Page-level text extractions:

Content starts

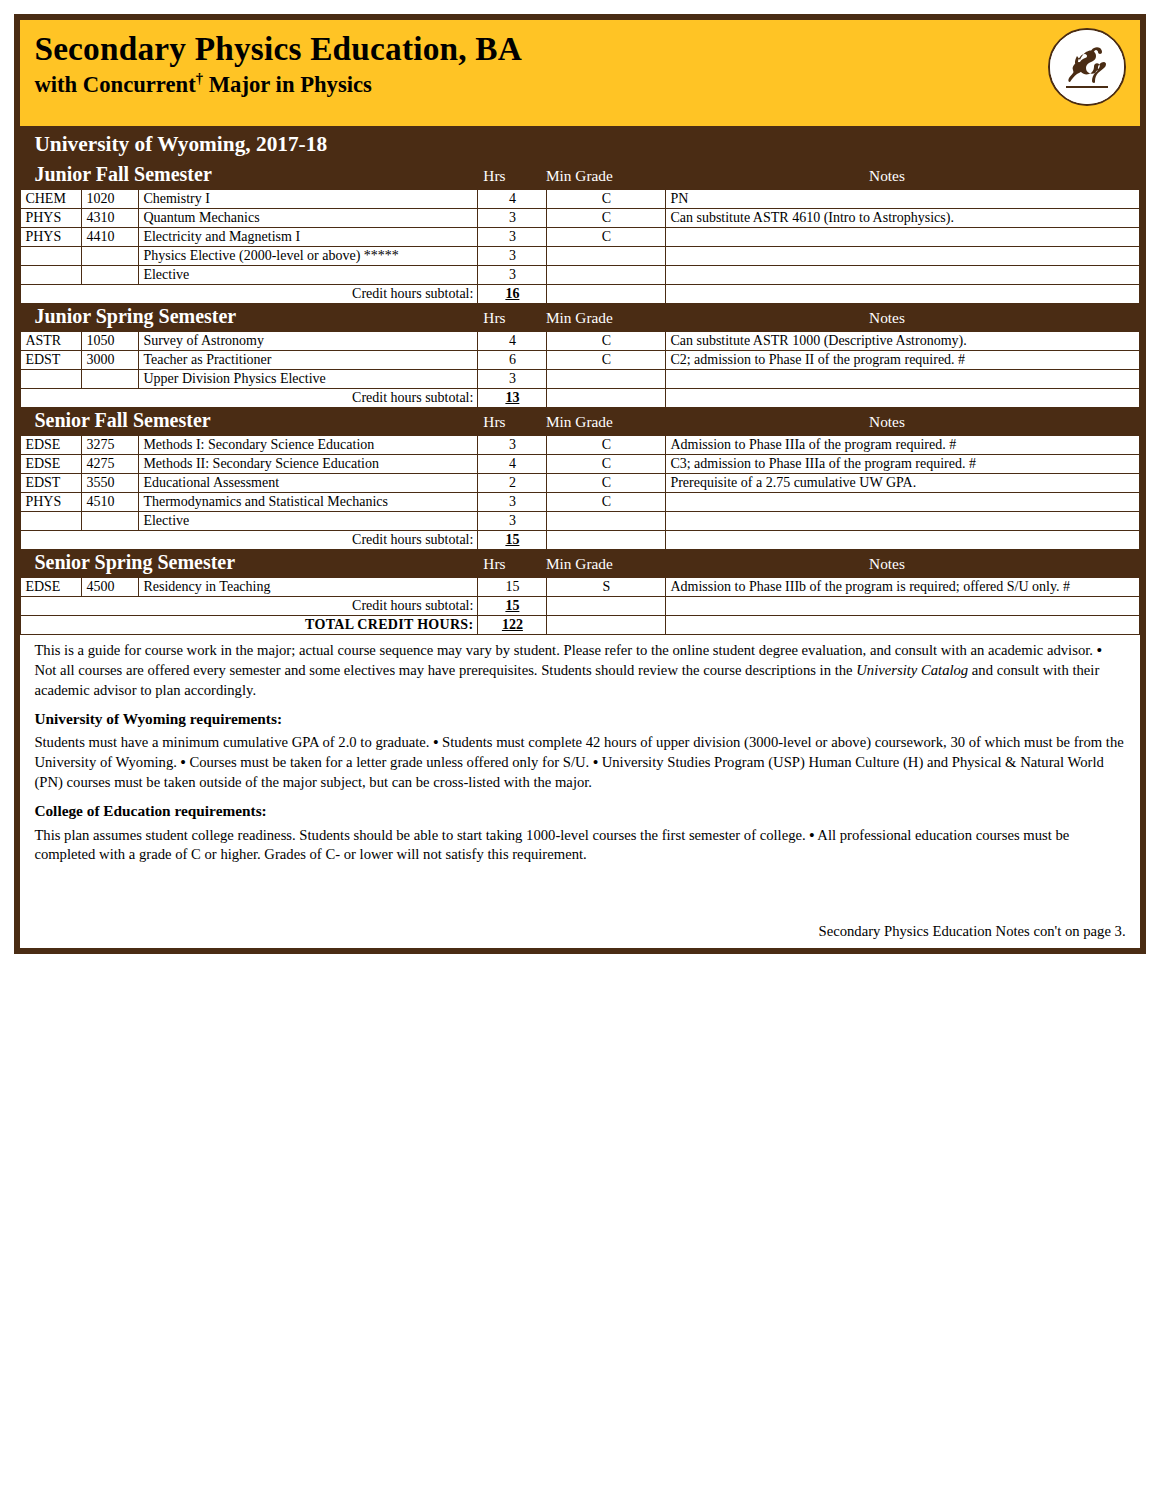Secondary Physics Education, BA
with Concurrent† Major in Physics
University of Wyoming, 2017-18
Junior Fall Semester
Hrs
Min Grade
Notes
| CHEM | 1020 | Chemistry I | 4 | C | PN |
| PHYS | 4310 | Quantum Mechanics | 3 | C | Can substitute ASTR 4610 (Intro to Astrophysics). |
| PHYS | 4410 | Electricity and Magnetism I | 3 | C | |
| | | Physics Elective (2000-level or above) ***** | 3 | | |
| | | Elective | 3 | | |
| Credit hours subtotal: | 16 | | |
Junior Spring Semester
Hrs
Min Grade
Notes
| ASTR | 1050 | Survey of Astronomy | 4 | C | Can substitute ASTR 1000 (Descriptive Astronomy). |
| EDST | 3000 | Teacher as Practitioner | 6 | C | C2; admission to Phase II of the program required. # |
| | | Upper Division Physics Elective | 3 | | |
| Credit hours subtotal: | 13 | | |
Senior Fall Semester
Hrs
Min Grade
Notes
| EDSE | 3275 | Methods I: Secondary Science Education | 3 | C | Admission to Phase IIIa of the program required. # |
| EDSE | 4275 | Methods II: Secondary Science Education | 4 | C | C3; admission to Phase IIIa of the program required. # |
| EDST | 3550 | Educational Assessment | 2 | C | Prerequisite of a 2.75 cumulative UW GPA. |
| PHYS | 4510 | Thermodynamics and Statistical Mechanics | 3 | C | |
| | | Elective | 3 | | |
| Credit hours subtotal: | 15 | | |
Senior Spring Semester
Hrs
Min Grade
Notes
| EDSE | 4500 | Residency in Teaching | 15 | S | Admission to Phase IIIb of the program is required; offered S/U only. # |
| Credit hours subtotal: | 15 | | |
| TOTAL CREDIT HOURS: | 122 | | |
This is a guide for course work in the major; actual course sequence may vary by student. Please refer to the online student degree evaluation, and consult with an academic advisor. • Not all courses are offered every semester and some electives may have prerequisites. Students should review the course descriptions in the University Catalog and consult with their academic advisor to plan accordingly.
University of Wyoming requirements:
Students must have a minimum cumulative GPA of 2.0 to graduate. • Students must complete 42 hours of upper division (3000-level or above) coursework, 30 of which must be from the University of Wyoming. • Courses must be taken for a letter grade unless offered only for S/U. • University Studies Program (USP) Human Culture (H) and Physical & Natural World (PN) courses must be taken outside of the major subject, but can be cross-listed with the major.
College of Education requirements:
This plan assumes student college readiness. Students should be able to start taking 1000-level courses the first semester of college. • All professional education courses must be completed with a grade of C or higher. Grades of C- or lower will not satisfy this requirement.
Secondary Physics Education Notes con't on page 3.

Content ends

Problem to work on
Filter the records, keeping only lines that contain "Methods", and show those lines.

Exercise output
| EDSE | 3275 | Methods I: Secondary Science Education | 3 | C | Admission to Phase IIIa of the program required. # |
| EDSE | 4275 | Methods II: Secondary Science Education | 4 | C | C3; admission to Phase IIIa of the program required. # |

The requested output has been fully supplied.